### Quoted passage

+ + +

=======================================================
  Nabu: Installing and Configuring a Publisher Server
=======================================================

.. contents::

   
Introduction
============

This document describes issues in setting up and configuring a Nabu server
handler.


Authentication
==============

The current server requires the clients to authenticate themselves.  That is,
when calling methods on the server handler, a username must be supplied.  This
can be most easily implemented using the HTTP Authentication mechanism well
supported by web servers.


XML-RPC Server
==============

The server handler code is generic, but the client expects to be talking to an
XML-RPC server.  There are various way to implement this, depending on your web
application framework.  The simplest way is probably to create a CGI script to
call the server handler.  There is a convenience method in the server code that
does this.  See code below for the CGI script.

+ + +

Keypoint correspondence data
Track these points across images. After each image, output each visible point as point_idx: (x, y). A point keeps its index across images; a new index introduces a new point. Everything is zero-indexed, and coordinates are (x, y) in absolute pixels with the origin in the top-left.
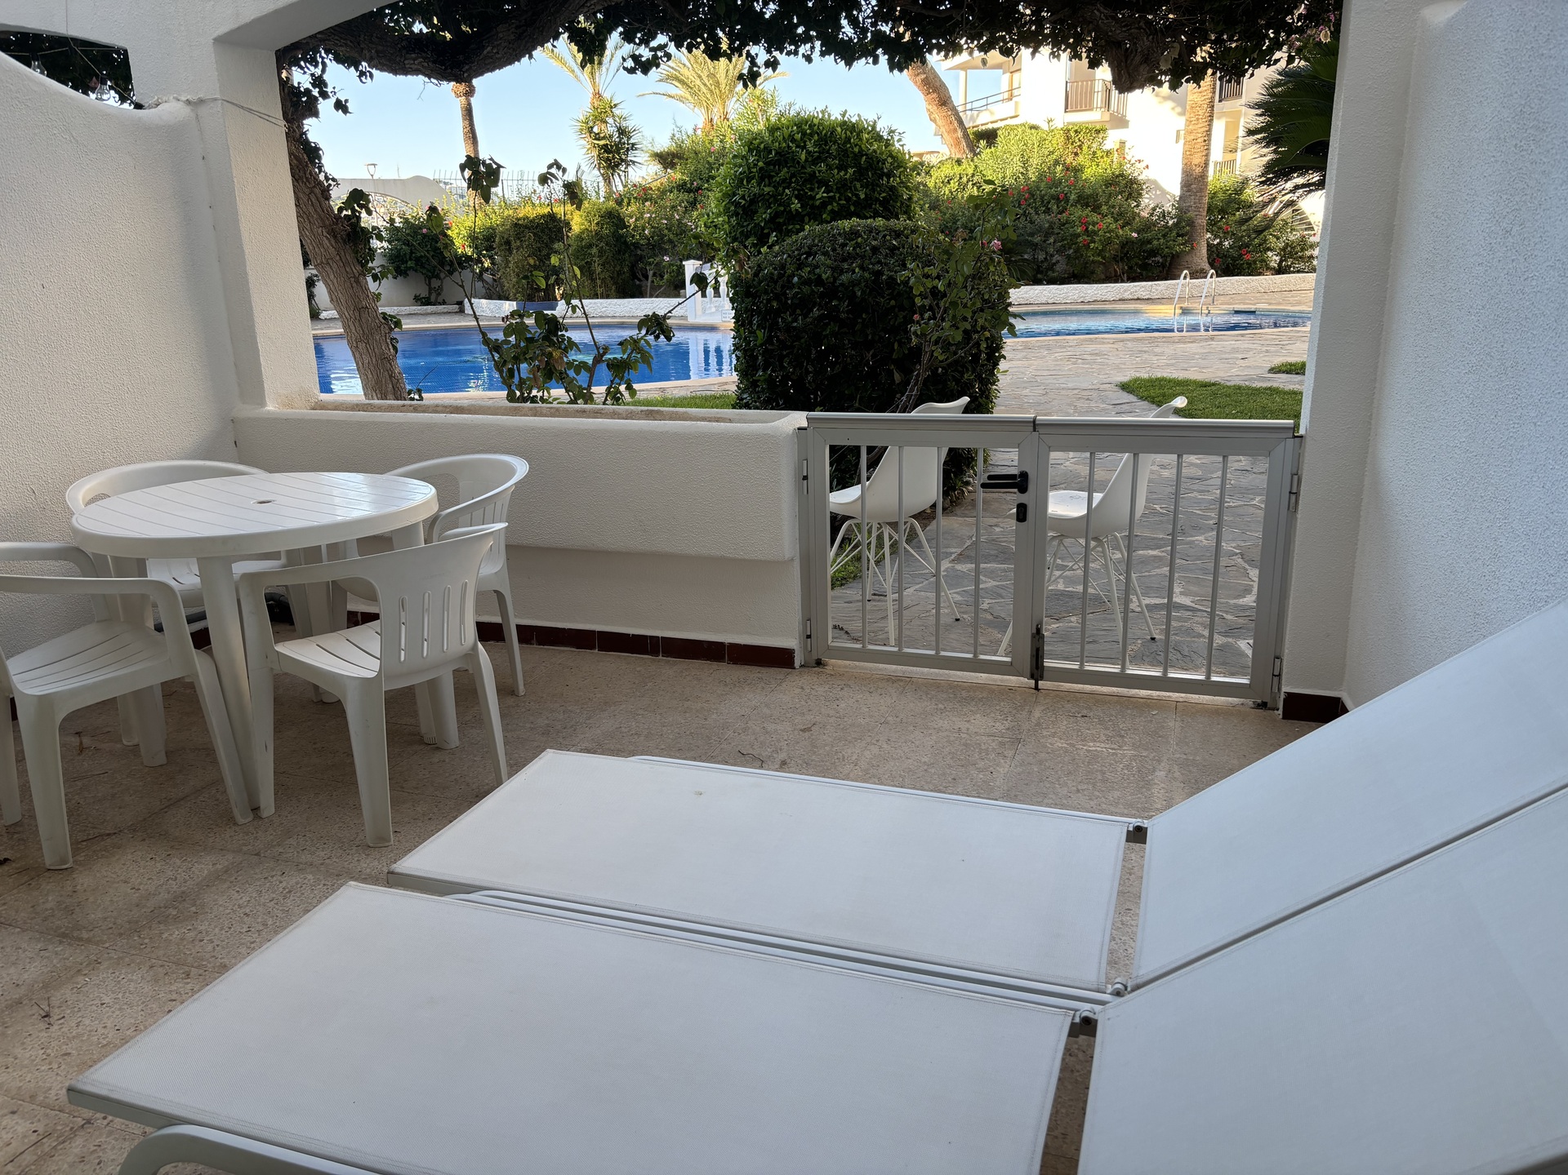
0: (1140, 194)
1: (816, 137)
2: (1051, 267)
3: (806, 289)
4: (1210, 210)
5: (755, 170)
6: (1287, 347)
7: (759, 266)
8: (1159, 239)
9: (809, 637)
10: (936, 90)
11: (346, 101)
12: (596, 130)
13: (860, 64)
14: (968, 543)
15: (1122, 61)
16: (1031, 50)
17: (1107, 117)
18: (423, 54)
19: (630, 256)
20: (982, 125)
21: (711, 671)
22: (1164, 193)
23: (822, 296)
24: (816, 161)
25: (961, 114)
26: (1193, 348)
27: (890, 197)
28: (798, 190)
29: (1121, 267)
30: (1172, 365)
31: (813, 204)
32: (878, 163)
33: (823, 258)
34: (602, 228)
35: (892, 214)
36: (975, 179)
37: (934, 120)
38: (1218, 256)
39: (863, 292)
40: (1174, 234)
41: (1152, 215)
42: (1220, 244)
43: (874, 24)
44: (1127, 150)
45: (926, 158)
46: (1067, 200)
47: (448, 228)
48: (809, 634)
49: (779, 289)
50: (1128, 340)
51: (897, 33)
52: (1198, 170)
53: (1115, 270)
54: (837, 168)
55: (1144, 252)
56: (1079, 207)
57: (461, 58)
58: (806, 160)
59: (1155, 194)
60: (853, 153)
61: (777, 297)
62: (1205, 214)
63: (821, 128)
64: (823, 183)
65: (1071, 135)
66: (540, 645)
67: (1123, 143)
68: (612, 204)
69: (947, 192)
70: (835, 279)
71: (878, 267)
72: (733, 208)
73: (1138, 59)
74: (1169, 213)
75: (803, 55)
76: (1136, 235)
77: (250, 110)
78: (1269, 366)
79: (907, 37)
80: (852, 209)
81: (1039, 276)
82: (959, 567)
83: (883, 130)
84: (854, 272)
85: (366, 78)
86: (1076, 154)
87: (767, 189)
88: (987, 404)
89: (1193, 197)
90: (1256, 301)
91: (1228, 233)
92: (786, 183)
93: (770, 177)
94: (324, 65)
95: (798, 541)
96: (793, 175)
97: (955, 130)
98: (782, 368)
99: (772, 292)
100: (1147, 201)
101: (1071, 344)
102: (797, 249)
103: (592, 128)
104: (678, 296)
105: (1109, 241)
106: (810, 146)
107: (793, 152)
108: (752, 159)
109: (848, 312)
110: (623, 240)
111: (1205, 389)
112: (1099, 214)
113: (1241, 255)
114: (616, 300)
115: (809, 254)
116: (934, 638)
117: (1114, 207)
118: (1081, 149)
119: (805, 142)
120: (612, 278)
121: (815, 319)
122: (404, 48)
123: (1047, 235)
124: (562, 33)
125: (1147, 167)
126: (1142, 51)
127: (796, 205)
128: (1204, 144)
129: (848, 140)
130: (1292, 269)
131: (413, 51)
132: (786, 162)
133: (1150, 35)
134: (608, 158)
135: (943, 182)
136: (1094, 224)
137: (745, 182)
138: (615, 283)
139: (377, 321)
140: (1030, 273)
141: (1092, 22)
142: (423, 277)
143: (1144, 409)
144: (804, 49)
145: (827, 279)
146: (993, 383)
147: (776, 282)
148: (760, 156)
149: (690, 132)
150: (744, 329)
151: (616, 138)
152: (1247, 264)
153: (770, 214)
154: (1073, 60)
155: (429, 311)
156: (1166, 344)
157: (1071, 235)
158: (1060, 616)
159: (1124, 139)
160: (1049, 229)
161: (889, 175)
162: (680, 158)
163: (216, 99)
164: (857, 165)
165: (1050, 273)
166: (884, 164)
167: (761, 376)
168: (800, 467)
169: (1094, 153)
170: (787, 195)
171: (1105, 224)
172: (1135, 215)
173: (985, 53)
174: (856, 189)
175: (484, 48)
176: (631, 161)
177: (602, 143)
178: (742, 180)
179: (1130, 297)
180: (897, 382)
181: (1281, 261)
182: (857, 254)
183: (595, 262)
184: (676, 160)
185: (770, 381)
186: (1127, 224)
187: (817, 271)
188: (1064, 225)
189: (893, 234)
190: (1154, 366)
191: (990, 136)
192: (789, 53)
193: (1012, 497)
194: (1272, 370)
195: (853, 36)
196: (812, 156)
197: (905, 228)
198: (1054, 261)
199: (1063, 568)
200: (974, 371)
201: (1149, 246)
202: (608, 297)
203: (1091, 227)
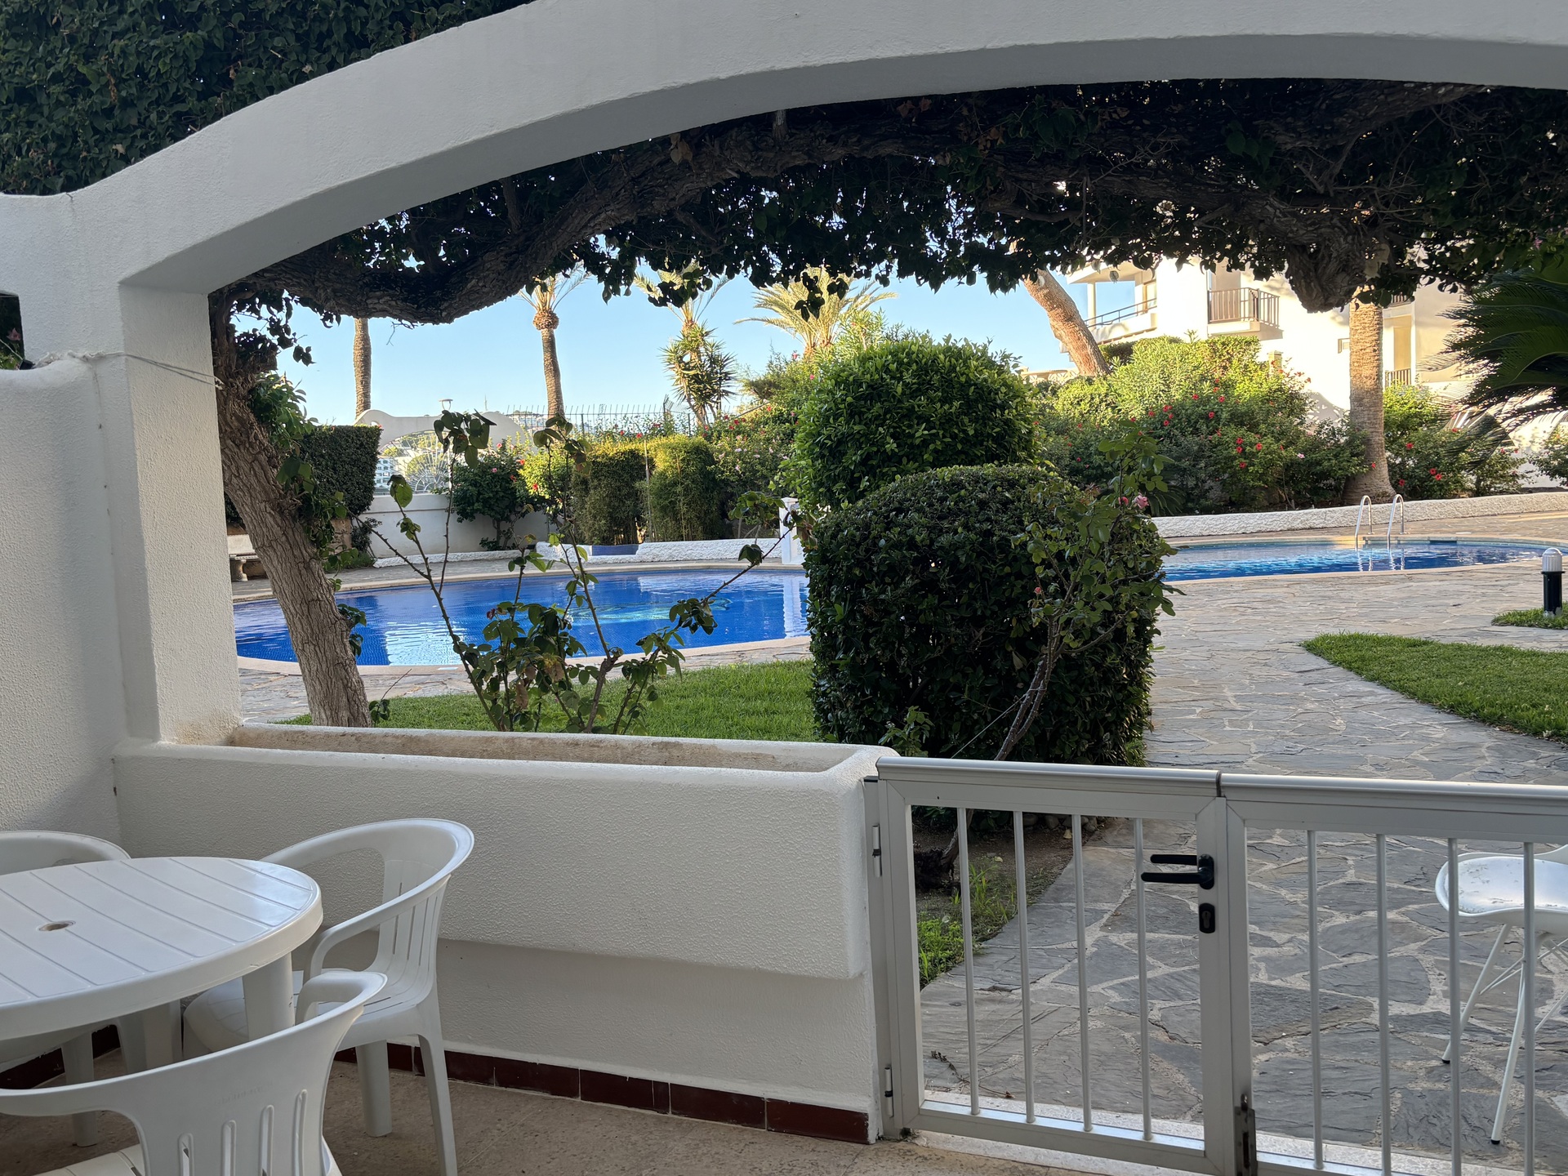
0: (1303, 410)
1: (914, 367)
2: (1204, 494)
3: (895, 554)
4: (1387, 425)
5: (842, 406)
6: (1509, 589)
7: (838, 525)
8: (1330, 459)
9: (889, 1094)
10: (1063, 308)
11: (309, 349)
12: (686, 359)
13: (950, 284)
14: (1126, 894)
15: (1310, 269)
16: (1175, 260)
17: (1256, 328)
18: (391, 292)
19: (719, 494)
20: (1115, 339)
21: (742, 1145)
22: (1331, 407)
23: (915, 562)
24: (914, 394)
25: (1090, 329)
26: (1388, 591)
27: (1005, 431)
28: (894, 428)
29: (1286, 492)
30: (1366, 615)
31: (912, 443)
32: (990, 394)
33: (916, 515)
34: (688, 464)
35: (1008, 451)
36: (1109, 399)
37: (1060, 337)
38: (1401, 477)
39: (969, 557)
40: (1348, 453)
41: (1319, 433)
42: (1403, 463)
43: (968, 236)
44: (1283, 363)
45: (1052, 378)
46: (1218, 420)
47: (521, 467)
48: (889, 1089)
49: (862, 553)
50: (1306, 582)
51: (998, 245)
52: (1369, 384)
53: (1280, 496)
54: (940, 401)
55: (1313, 474)
56: (1233, 426)
57: (438, 293)
58: (903, 393)
59: (1320, 410)
60: (959, 383)
61: (859, 563)
62: (1382, 430)
63: (921, 356)
64: (922, 419)
65: (1217, 347)
66: (501, 1086)
67: (1278, 355)
68: (701, 438)
69: (1077, 415)
70: (932, 542)
71: (987, 526)
72: (817, 450)
73: (1333, 267)
74: (1340, 430)
75: (877, 277)
76: (1303, 456)
77: (166, 367)
78: (1492, 615)
79: (1012, 249)
80: (959, 447)
81: (1190, 505)
82: (1114, 938)
83: (995, 355)
84: (956, 532)
85: (331, 322)
86: (1225, 368)
87: (857, 428)
88: (1139, 693)
89: (1365, 413)
90: (1454, 528)
91: (1411, 451)
92: (880, 420)
93: (861, 414)
94: (289, 308)
95: (869, 945)
96: (887, 411)
97: (1084, 347)
98: (868, 649)
99: (853, 557)
100: (1312, 417)
101: (1236, 588)
102: (885, 505)
103: (681, 357)
104: (773, 536)
105: (1270, 464)
106: (907, 377)
107: (887, 384)
108: (839, 394)
109: (950, 581)
110: (711, 477)
111: (1413, 649)
112: (1257, 433)
113: (1430, 476)
114: (702, 542)
115: (899, 511)
116: (1080, 1081)
117: (1273, 425)
118: (1230, 362)
119: (901, 373)
120: (699, 518)
121: (908, 590)
122: (366, 284)
123: (1197, 458)
124: (576, 260)
125: (1309, 380)
126: (1338, 256)
127: (891, 445)
128: (1373, 354)
129: (953, 368)
130: (1492, 489)
131: (378, 288)
132: (880, 396)
133: (1348, 235)
134: (698, 389)
135: (1072, 404)
136: (1251, 445)
137: (831, 420)
138: (703, 523)
139: (332, 616)
140: (1179, 502)
141: (1262, 221)
142: (491, 520)
143: (1339, 679)
144: (878, 269)
145: (922, 542)
146: (1147, 665)
147: (858, 545)
148: (848, 391)
149: (789, 358)
150: (820, 602)
151: (707, 368)
152: (1438, 485)
153: (861, 455)
154: (1233, 270)
155: (496, 557)
156: (1353, 587)
157: (1225, 458)
158: (1269, 1037)
159: (1279, 350)
160: (1198, 452)
161: (1003, 407)
162: (777, 387)
163: (119, 355)
164: (964, 397)
165: (1202, 501)
166: (997, 394)
167: (841, 659)
168: (869, 838)
169: (1246, 366)
170: (880, 433)
171: (1264, 445)
172: (1298, 434)
173: (1115, 265)
174: (963, 424)
175: (468, 281)
176: (724, 391)
177: (692, 373)
178: (828, 418)
179: (1301, 526)
180: (1017, 668)
181: (1478, 481)
182: (960, 510)
183: (680, 501)
184: (772, 390)
185: (854, 667)
186: (1291, 443)
187: (910, 531)
188: (1216, 447)
189: (1005, 484)
190: (1343, 616)
191: (1124, 352)
192: (858, 275)
193: (1190, 898)
194: (1497, 621)
195: (939, 250)
196: (911, 388)
197: (1020, 476)
198: (1207, 487)
199: (1266, 942)
200: (1119, 650)
201: (1318, 468)
202: (694, 539)
203: (1248, 448)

+ + +

### The task
List every section heading in the Nabu server setup document, excluding the document's main title.

### Output for this task
Introduction
Authentication
XML-RPC Server